Supporters of his Socialist opponent have set up a spacious virtual office in a popular online game, complete with handout badges and a steady stream of visitors.
Presidential contenders -- led by Nicolas Sarkozy and Socialist Segolene Royal -- are pouring resources and creative-thinking into the Internet on an unprecedented scale, targeting young voters and the many others jaded by politics as usual and hungry for fresh approaches after the 12-year presidency of Jacques Chirac.
The expanded role of "Le Web" in this election race is also playing into concerns that image-management is trumping concrete and coherent debate about the nation's many social and economic problems.
Sarkozy's site is part of an effort to market the interior minister as hip and in-touch with the times and to collect contact details from potential supporters.
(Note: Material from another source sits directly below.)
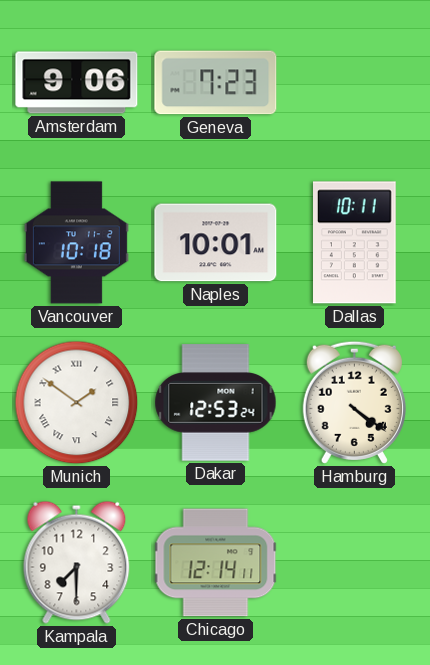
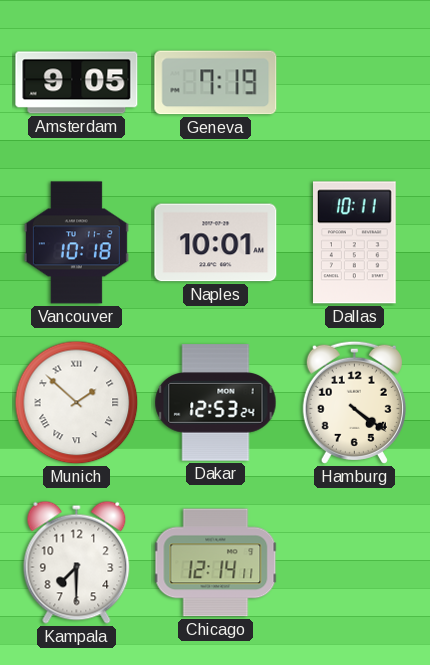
Amsterdam: 9:06 -> 9:05
Geneva: 7:23 -> 7:19
Munich: 1:51 -> 1:52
It asks visitors to leave e-mail addresses and mobile phone numbers so they can be reached ahead of the April-May presidential vote.
Royal's supporters, following an example set by the extreme-right National Front party, this month opened an office in "Second Life," a virtual world where users create avatars, move about, chat, buy land, build homes and do business.
"Come in large numbers and you'll find me there," Royal said in an online video posting to inaugurate the virtual headquarters, which drew a steady stream of visitors last week.
The "Second Life" presence of the anti-immigration, ultra-nationalist National Front has prompted protests and even violent virtual clashes between supporters and opponents.
One group of players -- who call themselves "Second Life Left Unity" -- moved in next to the National Front's office and vowed to carry out protests there "until FN go or are ejected."
The National Front later moved to another section of the virtual world because, they say, their new premises are more spacious. The party's "Second Life" presence is managed by Cyril Parisi, a 26-year-old who says he joined the Front's youth wing last year after concluding that "the right and the left are just different sides to the same system."
For the National Front, which set up its first website in the mid-1990s, the Internet offers a way to circumvent what it says is the anti-Front bias of traditional French media.
In cyberspace, "we can make ourselves heard, which isn't the case in the official media," said Parisi.
Mainstream parties have taken cues from election campaigns in the United States and elsewhere and, most of all, from France's stunning referendum vote in 2005 against a proposed European Union constitution. The text's critics made particularly effective use of the Internet -- close to half of French households are connected -- blind-siding the French establishment, which pushed for a "yes," largely through more traditional media.
Arnaud Dassier, whose company manages part of Sarkozy's cyber-campaign and created the "disco sarko" site, said the Internet's ability to reach voters could be decisive. A second-round runoff between Royal and Sarkozy is the most widely expected scenario.
Sarkozy's camp and the Socialists aim to have collected at least 1 million e-mail addresses each by polling day.
"The whole goal of collecting e-mails is to bring the campaign to life and, most of all, to bombard our supporters in the last days, telling them, 'Don't forget to vote, get people around you to vote,'" he said.